Although patterns of somatic alterations have been reported for tumor genomes, little is known on how they compare with alterations present in non-tumor genomes. A comparison of the two would be crucial to better characterize the genetic alterations driving tumorigenesis. We sequenced the genomes of a lymphoblastoid (HCC1954BL) and a breast tumor (HCC1954) cell line derived from the same patient and compared the somatic alterations present in both. The lymphoblastoid genome presents a comparable number and similar spectrum of nucleotide substitutions to that found in the tumor genome. However, a significant difference in the ratio of non-synonymous to synonymous substitutions was observed between both genomes (P = 0.031). Protein-protein interaction analysis revealed that mutations in the tumor genome preferentially affect hub-genes (P = 0.0017) and are co-selected to present synergistic functions (P < 0.0001). KEGG analysis showed that in the tumor genome most mutated genes were organized into signaling pathways related to tumorigenesis. No such organization or synergy was observed in the lymphoblastoid genome. Our results indicate that endogenous mutagens and replication errors can generate the overall number of mutations required to drive tumorigenesis and that it is the combination rather than the frequency of mutations that is crucial to complete tumorigenic transformation.

Figure 1.

Sequencing strategy. Outline of the sequencing strategy and bioinformatics algorithms used for the identification of point mutations and structural chromosomal rearrangements in the HCC1954 and HCC1954BL genomes.

Figure 2.

Circos plot representing somatic point mutations and structural variations in the (A) HCC1954 and (B) HCC1954BL genomes. Chromosome representations are shown around the outer ring and are oriented in a clockwise direction. Other tracks contain (from outside to inside) point mutations as dots (non-synonymous labeled in back and synonymous labeled in red), physical coverage of the genome by paired-end reads in green, interchromosomal rearrangements represented by colored lines linking two chromosomes (different colors representing interchromosomal rearrangements are determined by the first chromosome in the circos in the clockwise direction starting with chromosome 1), intrachromosomal deletions as blue lines, inversions as black lines and duplications as gray lines.

Figure 3.

Spectrum of nucleotide substitutions in the HCC1954 and HCC1954BL genomes.

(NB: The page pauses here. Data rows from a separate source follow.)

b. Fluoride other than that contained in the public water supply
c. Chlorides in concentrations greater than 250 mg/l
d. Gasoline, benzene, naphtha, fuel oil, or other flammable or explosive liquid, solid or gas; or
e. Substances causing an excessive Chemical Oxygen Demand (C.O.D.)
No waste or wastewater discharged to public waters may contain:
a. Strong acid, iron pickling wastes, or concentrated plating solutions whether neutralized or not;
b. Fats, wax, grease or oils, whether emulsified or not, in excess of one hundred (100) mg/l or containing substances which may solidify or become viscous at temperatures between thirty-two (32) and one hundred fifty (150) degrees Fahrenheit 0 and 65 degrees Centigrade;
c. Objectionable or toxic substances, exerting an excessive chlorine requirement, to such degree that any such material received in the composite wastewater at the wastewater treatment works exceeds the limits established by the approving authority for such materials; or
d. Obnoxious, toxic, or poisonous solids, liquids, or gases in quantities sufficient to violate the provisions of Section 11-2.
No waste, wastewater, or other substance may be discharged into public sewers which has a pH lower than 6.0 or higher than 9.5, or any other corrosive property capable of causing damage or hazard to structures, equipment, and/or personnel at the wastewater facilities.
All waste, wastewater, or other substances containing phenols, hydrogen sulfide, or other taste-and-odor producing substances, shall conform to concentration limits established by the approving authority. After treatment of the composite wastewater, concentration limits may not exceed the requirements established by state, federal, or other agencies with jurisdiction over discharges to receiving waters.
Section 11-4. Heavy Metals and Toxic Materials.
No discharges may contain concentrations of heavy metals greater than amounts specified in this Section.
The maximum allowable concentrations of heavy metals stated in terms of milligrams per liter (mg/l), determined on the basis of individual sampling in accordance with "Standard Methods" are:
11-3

Frequency of point mutations in each of the six possible nucleotide substitution classes (A > C|T > G, A > G|T > C, A > T|T > A, G > A|C > T, G > C|C > G, G > T|C > A) observed in the HCC1954 (blue) and HCC1954BL (orange) genomes.

Figure 4.

Protein–protein interactions networks for mutated genes in HCC1954 (A) and HCC1954BL (B). Proteins with validated non-synonymous mutations are represented as red circles and each line represents a confident interaction. Interaction partners with mutated genes are represented in green if they interact with three mutated proteins or in light blue if they interact with two mutated proteins.